**Work to be completed:**
Among the entries below, how many lines have the word "werkfilm"? Answer only with the number.

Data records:
——————

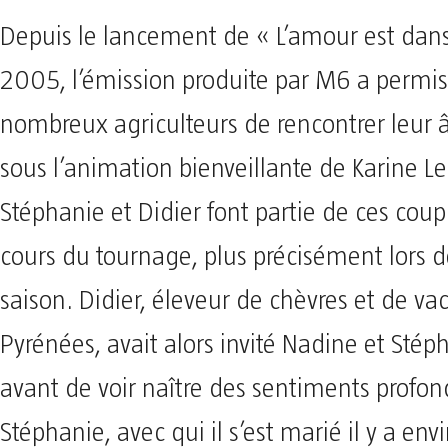
Depuis le lancement de « L’amour est dans
2005, l’émission produite par M6 a permis
nombreux agriculteurs de rencontrer leur
sous l’animation bienveillante de Karine 
Stéphanie et Didier font partie de ces cou
cours du tournage, plus précisément lors d
saison. Didier, éleveur de chèvres et de va
Pyrénées, avait alors invité Nadine et Stép
avant de voir naître des sentiments profon
Stéphanie, avec qui il s’est marié il y a env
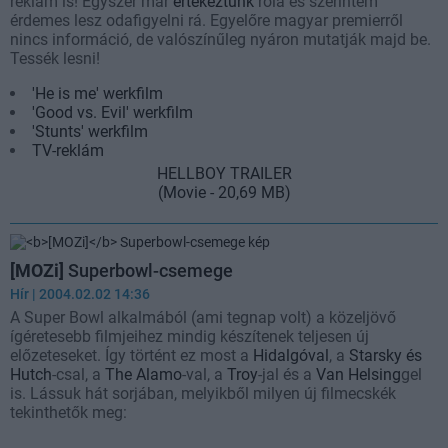
reklám is! Egyszer már
értekeztünk
róla és szerintem
érdemes lesz odafigyelni rá. Egyelőre magyar premierről
nincs információ, de valószínűleg nyáron mutatják majd be.
Tessék lesni!
'He is me' werkfilm
'Good vs. Evil' werkfilm
'Stunts' werkfilm
TV-reklám
HELLBOY TRAILER
(Movie - 20,69 MB)
[MOZi]
Superbowl-csemege
Hír
| 2004.02.02 14:36
A Super Bowl alkalmából (ami tegnap volt) a közeljövő
ígéretesebb filmjeihez mindig készítenek teljesen új
előzeteseket. Így történt ez most a
Hidalgóval
, a
Starsky és
Hutch
-csal, a
The Alamo
-val, a
Troy
-jal és a
Van Helsing
gel
is. Lássuk hát sorjában, melyikből milyen új filmecskék
tekinthetők meg:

——————

**Written answer:**
3